Wisdom is the principle thing.
Funny thing about wisdom — you never know where it will show up. My dose of wisdom showed up when I literally ran into someone under a downtown bridge where I was coming from teaching an evening ethics class at the community college.
He spotted me first; I was a solitary figure carrying books and trying to find where I had parked my car. He said he noticed the way I wore my hat, kind of tipped to the side, a sign, he said, of a "creative person." I'm not sure how creative I am, but when I bumped into Odell DuBose I stopped so we could chat for a moment, thank heavens, because I might have walked by without so much as a pleasant "good evening" and thus missed meeting a wise man.
Later we discovered we were about the same age and had grown up in the same "hood," this one in West Philadelphia. It's been a long time since I could talk about where I grew up without having to explain where Samson Street was or the name of the hospital in which I was born. And how many people had I talked to recently who knew about Wally Jones or Wayne Hightower, Overbrook high school basketball players, but not quite so famous as Wilt Chamberlain?
I had been trying to explain to the students in my ethics classes that their lives were their "textbooks," still works in progress. Everyone has a story, I would say, but seldom do we stop long enough to hear, so focused are we on our own tale. We seem always to be thinking one sentence ahead of a conversation to determine what we will say.
Odell and I hit it off right away, as if we had been friends for a long time. Who knows, maybe long ago we had bumped into each other along Spruce or Walnut Streets. But here we were again, many decades later, swapping stories of where we grew up and what had happened in the chapters of our lives. The chapters of our lives have a way of returning again so that we can remember what happened.

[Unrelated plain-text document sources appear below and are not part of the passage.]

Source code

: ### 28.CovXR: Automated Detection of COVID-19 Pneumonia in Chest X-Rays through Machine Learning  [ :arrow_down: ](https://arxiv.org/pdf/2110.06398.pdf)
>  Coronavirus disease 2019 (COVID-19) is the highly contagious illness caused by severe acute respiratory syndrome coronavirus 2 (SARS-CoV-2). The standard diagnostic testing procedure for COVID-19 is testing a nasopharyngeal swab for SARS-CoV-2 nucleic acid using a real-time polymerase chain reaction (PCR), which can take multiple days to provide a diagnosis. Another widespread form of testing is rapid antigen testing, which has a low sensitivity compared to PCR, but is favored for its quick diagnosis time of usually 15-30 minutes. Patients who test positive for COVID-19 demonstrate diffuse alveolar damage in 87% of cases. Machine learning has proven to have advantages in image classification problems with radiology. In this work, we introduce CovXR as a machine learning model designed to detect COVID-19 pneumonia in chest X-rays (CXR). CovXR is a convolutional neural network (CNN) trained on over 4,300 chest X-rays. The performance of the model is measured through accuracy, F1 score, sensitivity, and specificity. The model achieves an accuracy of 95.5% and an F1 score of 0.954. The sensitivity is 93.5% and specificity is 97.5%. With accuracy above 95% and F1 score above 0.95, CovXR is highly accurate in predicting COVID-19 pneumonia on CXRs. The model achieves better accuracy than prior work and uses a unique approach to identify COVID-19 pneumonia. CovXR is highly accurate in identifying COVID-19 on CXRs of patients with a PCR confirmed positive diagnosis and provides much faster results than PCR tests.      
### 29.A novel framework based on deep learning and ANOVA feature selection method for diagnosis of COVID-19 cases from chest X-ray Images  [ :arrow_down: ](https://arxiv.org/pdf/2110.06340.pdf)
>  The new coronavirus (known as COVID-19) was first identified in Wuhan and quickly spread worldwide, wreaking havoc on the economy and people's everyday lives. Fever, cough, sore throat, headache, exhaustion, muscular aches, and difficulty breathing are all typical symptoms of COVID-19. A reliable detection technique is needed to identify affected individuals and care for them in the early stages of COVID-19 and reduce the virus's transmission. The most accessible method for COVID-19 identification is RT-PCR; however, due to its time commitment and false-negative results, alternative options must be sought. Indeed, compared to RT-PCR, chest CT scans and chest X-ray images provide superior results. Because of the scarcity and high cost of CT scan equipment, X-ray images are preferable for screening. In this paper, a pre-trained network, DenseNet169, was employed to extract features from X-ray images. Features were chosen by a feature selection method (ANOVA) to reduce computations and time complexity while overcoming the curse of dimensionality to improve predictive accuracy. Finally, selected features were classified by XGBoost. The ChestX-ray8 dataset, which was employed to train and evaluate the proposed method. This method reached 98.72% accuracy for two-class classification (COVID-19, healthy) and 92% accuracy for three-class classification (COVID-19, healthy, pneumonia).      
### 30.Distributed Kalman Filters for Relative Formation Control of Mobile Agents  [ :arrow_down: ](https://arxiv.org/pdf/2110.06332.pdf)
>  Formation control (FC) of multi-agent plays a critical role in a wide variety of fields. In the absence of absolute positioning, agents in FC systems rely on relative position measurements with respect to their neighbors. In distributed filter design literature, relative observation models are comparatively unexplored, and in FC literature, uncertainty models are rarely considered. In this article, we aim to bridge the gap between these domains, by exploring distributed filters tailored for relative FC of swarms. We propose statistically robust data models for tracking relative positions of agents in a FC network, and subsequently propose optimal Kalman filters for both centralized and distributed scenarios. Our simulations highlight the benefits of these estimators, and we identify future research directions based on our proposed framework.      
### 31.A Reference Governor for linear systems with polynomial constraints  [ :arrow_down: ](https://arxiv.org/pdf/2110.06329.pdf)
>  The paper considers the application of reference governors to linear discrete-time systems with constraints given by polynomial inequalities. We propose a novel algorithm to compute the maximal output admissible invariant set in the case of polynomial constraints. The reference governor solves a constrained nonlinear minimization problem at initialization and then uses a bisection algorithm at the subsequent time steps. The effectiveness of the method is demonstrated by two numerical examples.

We recalled how the old "color lines" ruled in our neighborhood. On one side were African Americans and on the other Caucasians, the two sides seldom touching, not even on Sunday mornings when you think people should know better than judging people by the color of their skins.
Yet here we were talking as friends, the racial divide between us hardly noticed, just two friends talking about memories of growing up in West Philadelphia.
As we parted, I asked Odell if he would talk to my class in a few days about his life and wisdom. He agreed, reluctantly at first, and sure enough, as the class hour neared a few days later, Odell showed up.
We sat up front and all I managed to get out was one question: "Tell me about growing up in the old Hood?" Odell took off from there, talking about helping his family and always wishing to be a teacher but needing to stay home.
He talked about being a concert producer, remembering working with such performers as The Jacksons, James Brown, Teddy Pendergrass, and others.
He had been the CEO of Odell Debose Productions, based in West Philadelphia from 1969-1985.
"Don't give up on your dream, don't trade in your gift or principles," was his message, advice he was following himself trying to organize some shows for the new year in Philadelphia and Reading and Southern markets.
When he was done, the class applauded.
Everybody has a story to tell if we are wise enough to listen.
• John Morgan lives in Berks County. He also teaches philosophy and ethics at Reading Area Community College.